ウェディング・テーブル(Table 19)の映画情報・あらすじ・ネタバレ

ウェディング・テーブル(Table 19)の映画情報・あらすじ・ネタバレ

今回はラブコメディ映画「ウェディング・テーブル」をご紹介します。

軸は結婚式という舞台に主人公の恋愛も絡むラブストーリーでありながら、癖のあるキャラクターのオンパレードでテンポの良いコメディです。
 
 

ウェディング・テーブルの基本情報

 
 


出典:Filmarks

 
 
邦題:ウェディング・テーブル

原題:Table 19

公開:2017年

監督:ジェフリー・ブリッツ

主演:アナ・ケンドリック

上映時間:87分

ジャンル:ラブコメディ
 
 
 

ウェディング・テーブルのあらすじ

 
 
エロイーズは友人の結婚式に出席し、指定された19番テーブルに座っています。本来はベストマン(立会人)として出席するはずでしたが、交際していた新婦の兄であるテディに振られたため末席である19番テーブルに割り振られたのです。

当初の席次を新婦と一緒に考えたエロイーズは知っています。
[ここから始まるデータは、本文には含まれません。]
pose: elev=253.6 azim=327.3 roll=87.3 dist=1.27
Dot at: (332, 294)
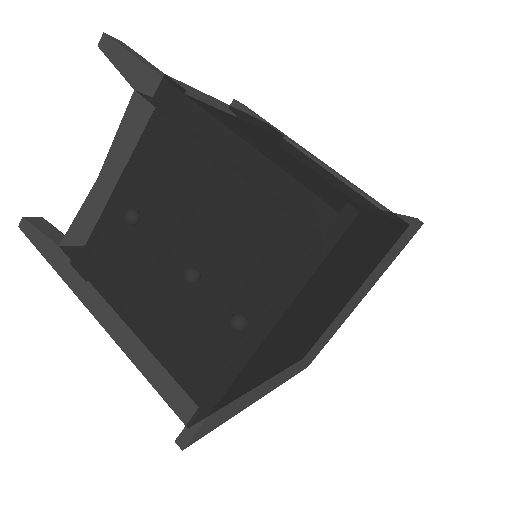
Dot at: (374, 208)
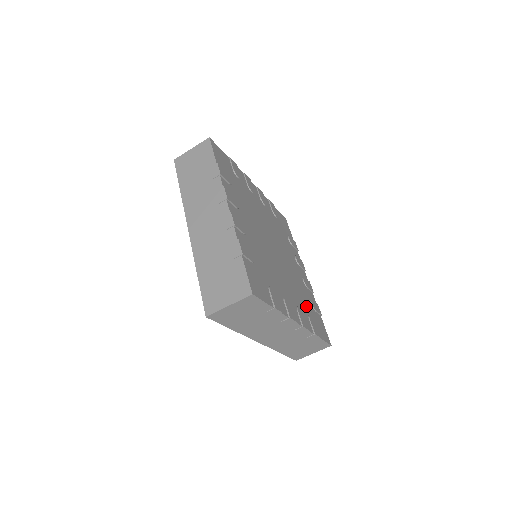
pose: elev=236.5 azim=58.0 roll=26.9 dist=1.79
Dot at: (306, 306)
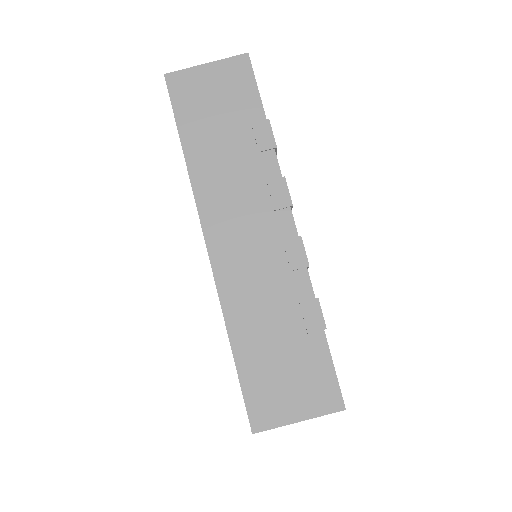
Dot at: occluded
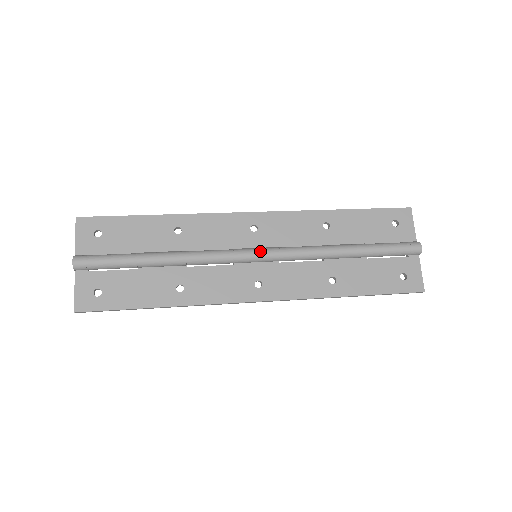
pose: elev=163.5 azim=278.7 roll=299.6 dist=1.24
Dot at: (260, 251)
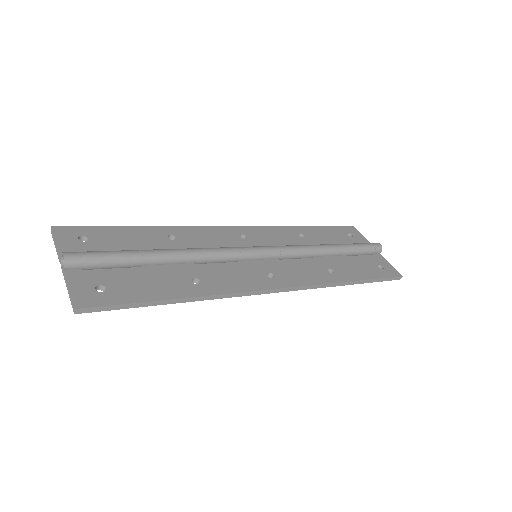
Dot at: (261, 246)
その19番テーブルは「来ても来なくてもいい客」の席なのです。

そんな末席にはエロイーズの他にも、仲の悪そうな夫婦、新婦の最初の乳母でありながら新婦の母親からも忘れられている高齢女性、彼女をつくってこいと母親にハッパをかけられて来た挙動不審な若い男、新婦父からお金を盗み服役していた新郎の親戚である男性が。

そんな「どうでもいい客」である6人のストーリー。
 
 
 

ウェディング・テーブルのみどころ

 
 
この作品のメインキャラクターである19番テーブルに集められた面々はとても個性的。性格や言動がぶっ飛んでいる彼らがコメディとしてのストーリーを引っ掻き回していきます。
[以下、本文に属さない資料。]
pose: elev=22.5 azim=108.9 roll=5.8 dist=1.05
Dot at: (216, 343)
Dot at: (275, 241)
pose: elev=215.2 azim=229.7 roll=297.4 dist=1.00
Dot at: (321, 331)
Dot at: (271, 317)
実際にいると強烈ですが、コメディ映画なのでそれくらいパンチが効いている方が楽しいもの。癖のあるキャラクターたちが実に魅力的です。

特にエロイーズ役のアナ・ケンドリックは、可愛らしいのに何とも絶妙な幸の薄さというか、イケてなさを表現していてその存在感と演技力も見もの。
 
 
 

ウェディング・テーブルの感想(ネタバレあり)

 
 
最初は19番テーブルに集まった「イケてない」人たちのおもしろおかしいドタバタコメディかと思いましたが、実はなかなか深い作品でした。

19番テーブルに座っている6人は、新郎新婦から来ても来なくてもどうでもいい客と思われている面々であり、実際の結婚式中に6人揃っていなくなっても誰も気づかない人たち。ただ、それはあくまでも特定の他人からの評価
に過ぎません。

後半のシーンにてエロイーズがテディに向かって「あなた以外を失望させたくない。あなた以外に失望したくない。」と叫びますが、これはまさにこの映画のテーマとも言えることで非常に深いセリフです。

自分がどう見られているかという不特定多数からの評価に惑わされることもありますが、それは自分の人生を測る物差しにはなりません。

自分が本当に必要とする人にはいずれ自分のカッコ悪い部分を見せることになり、それで失望されることもあるでしょう。でもそれでいいのです。

本当に親しい人には本当の自分を見せるからこそ、失望したり失望されたりもします。

本当の自分を知らない人からの評価に惑わされる必要はないのです。
 
 
ラブストーリーとしての結末は、エロイーズが自分の思いの丈をテディにぶつけ、再び二人が結ばれるというもの。

こればっかりはご都合主義と言うしかない!

そもそも二人が別れたのは、エロイーズがテディとの子供を授かっているとテディに告げ、テディから別れを切り出したということが劇中で明かされます。そしてテディは序盤で「(結婚式に)何でいるの?」とかなり冷たい言葉を吐いていますし、その後も式中エロイーズに新恋人を見せつけてキスまでしています。

それで最後の最後にエロイーズの言葉に心動かされて元に戻りたいというテディと、それを受け入れるエロイーズというエンディングは、個人的に意外な結末でした。てっきりエロイーズは別れを受け入れて前を向くのかと。

ただ、結末よりもそこまでのストーリーの描き方が素敵だなと思ったので、それも含めてこれでよかったのかなと思います。